Drawing a Basket of Bread
Buy the print at my shop on Society 6.
I drew this bread basket while having a coffee at Choc-O-Pain cafe in Hoboken. It's a simple picture but I'm really excited about it because I was able to really nail a technique I've been working on the past few months. The picture incorporates a combination of ink line and sumi brush work with color in Photoshop. Below are some of the steps I went through. 1. This is the drawing I did freehand at the cafe. I sketched the basket in pencil, then outlined everything in pen. My initial drawing used simple indications of the basket pattern which I later completed at home.
2. I scanned the ink drawing into Photoshop and filled in the major color areas. I also used a color overlay blending effect to change the line color from black to a warm brown.
3. I printed the outline and put the drawing on my light box. Using a dry brush and thick ink I played with the texture of the different pieces of bread. I was going for rough brush strokes to indicate the creases and pockets of the bread.
4. After scanning the brush textures into Photoshop I reversed them to white, then applied a color overlay to each individually. This allowed me to match the underlying color of each piece of bread.

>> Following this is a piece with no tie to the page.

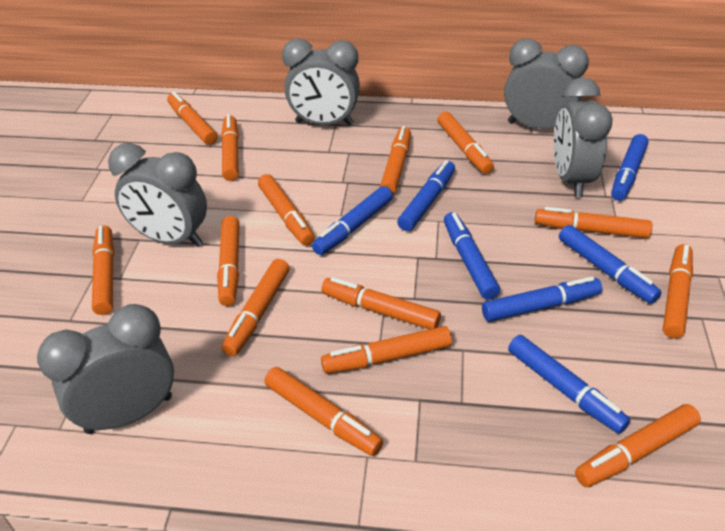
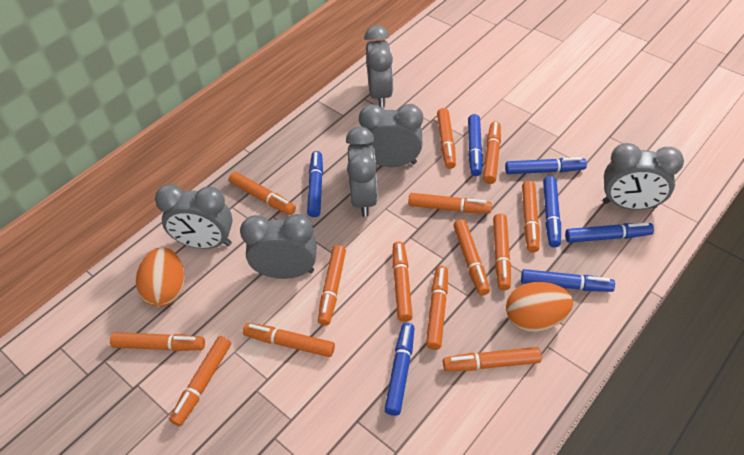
grey clock: 5 -> 6
orange egg: 0 -> 2

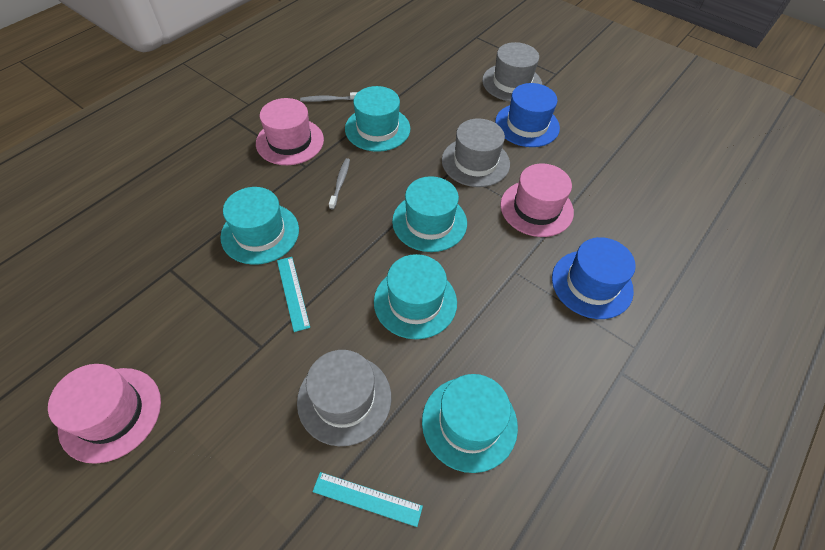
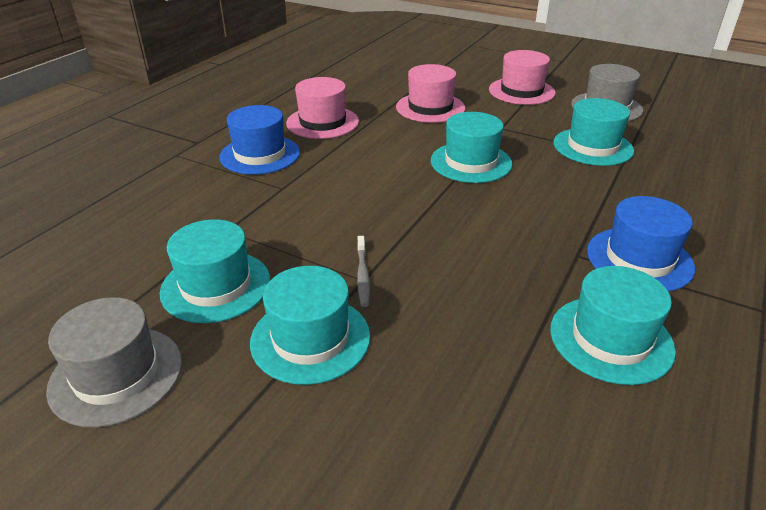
grey hat: 3 -> 2
grey toothbrush: 2 -> 1
turquoise ruler: 2 -> 0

5. For the flour I dipped my sumi brush lightly into the ink and repeatedly jabbed it onto a piece of paper until it gave me the spotted texture I was looking for. On the computer I inverted the black and white, then used the "screen" blending mode to allow everything that wasn't white to be visible below.
6. Finally I gave a quick brush stroke to indicate the shadow underneath. Again, this was colored in Photoshop and applied in a layer behind the basket.
One of the reasons I'm excited about working this way is that it allows me to use dynamic brush strokes while giving me control of color through Photoshop. I'd previously tried using ink wash with different layer blending modes but wasn't able to get the right effect with my layering. For the bread basket I worked with each layer as a 2-bit image, meaning the pixels on each layer were either black or white, no gray. I loved the rough feel it gives the line work and the control it gave me of how each layer looked when stacked with a color overlay. It also means I can easily scale the artwork up in size if I need to, so long as I turn interpolation off and accept the hard pixel edge look.